-------- INPUT MATERIAL --------

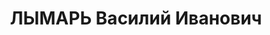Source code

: ---
title: ЛЫМАРЬ Василий Иванович
description: 'Род. в 1901, Украина, Полтавская обл., г. Зеньков, украинец, обр.: среднее,
  член КП(б)У с 1921. Проживал: Украинская ССР, г. Харьков, Черноглазовская, 6, кв.
  23. 1 секретарь Коминтерновского РПК г.Харькова, и врио секретаря Харьковского обкома
  КП(б)У

  Арестован 13.10.1937. Обв. по ст. 54-7-8-11 ("участник антисоветской троцкистской
  террористической организации и на протяжении ряда лет проводил контрреволюционную
  работу"). Приговор: ВК ВС СССР, 21.12.1937 – ВМН. Расстрелян 22.12.1937, г.Киев.

  Реабилитирован 19.05.1956'
---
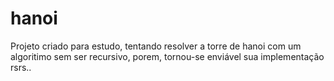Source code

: # hanoi
Projeto criado para estudo, tentando resolver a torre de hanoi com um algoritimo sem ser recursivo,
porem, tornou-se enviável sua implementação rsrs..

--------

:: ABOUT THIS EXERCISE ::
Copy the listing above line for line, keeping every character and mark of punctuation unchanged. Leave the pictures out of your copy.

:: TASK ANSWER ::
Source code

: ---
title: ЛЫМАРЬ Василий Иванович
description: 'Род. в 1901, Украина, Полтавская обл., г. Зеньков, украинец, обр.: среднее,
  член КП(б)У с 1921. Проживал: Украинская ССР, г. Харьков, Черноглазовская, 6, кв.
  23. 1 секретарь Коминтерновского РПК г.Харькова, и врио секретаря Харьковского обкома
  КП(б)У

  Арестован 13.10.1937. Обв. по ст. 54-7-8-11 ("участник антисоветской троцкистской
  террористической организации и на протяжении ряда лет проводил контрреволюционную
  работу"). Приговор: ВК ВС СССР, 21.12.1937 – ВМН. Расстрелян 22.12.1937, г.Киев.

  Реабилитирован 19.05.1956'
---
Source code

: # hanoi
Projeto criado para estudo, tentando resolver a torre de hanoi com um algoritimo sem ser recursivo,
porem, tornou-se enviável sua implementação rsrs..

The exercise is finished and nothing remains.